* **Directions**
Retype every entry below exactly as it stands.

* **Task inputs**

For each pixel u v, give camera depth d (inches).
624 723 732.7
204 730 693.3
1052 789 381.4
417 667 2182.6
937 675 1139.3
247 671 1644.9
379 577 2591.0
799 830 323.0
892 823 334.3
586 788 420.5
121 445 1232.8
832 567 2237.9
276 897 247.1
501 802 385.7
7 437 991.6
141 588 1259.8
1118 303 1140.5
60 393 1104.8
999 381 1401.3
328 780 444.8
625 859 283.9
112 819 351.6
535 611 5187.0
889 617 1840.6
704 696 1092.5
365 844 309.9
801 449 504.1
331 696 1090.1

* **Result of this task**
For each pixel u v, give camera depth d (inches).
624 723 732.7
204 730 693.3
1052 789 381.4
417 667 2182.6
937 675 1139.3
247 671 1644.9
379 577 2591.0
799 830 323.0
892 823 334.3
586 788 420.5
121 445 1232.8
832 567 2237.9
276 897 247.1
501 802 385.7
7 437 991.6
141 588 1259.8
1118 303 1140.5
60 393 1104.8
999 381 1401.3
328 780 444.8
625 859 283.9
112 819 351.6
535 611 5187.0
889 617 1840.6
704 696 1092.5
365 844 309.9
801 449 504.1
331 696 1090.1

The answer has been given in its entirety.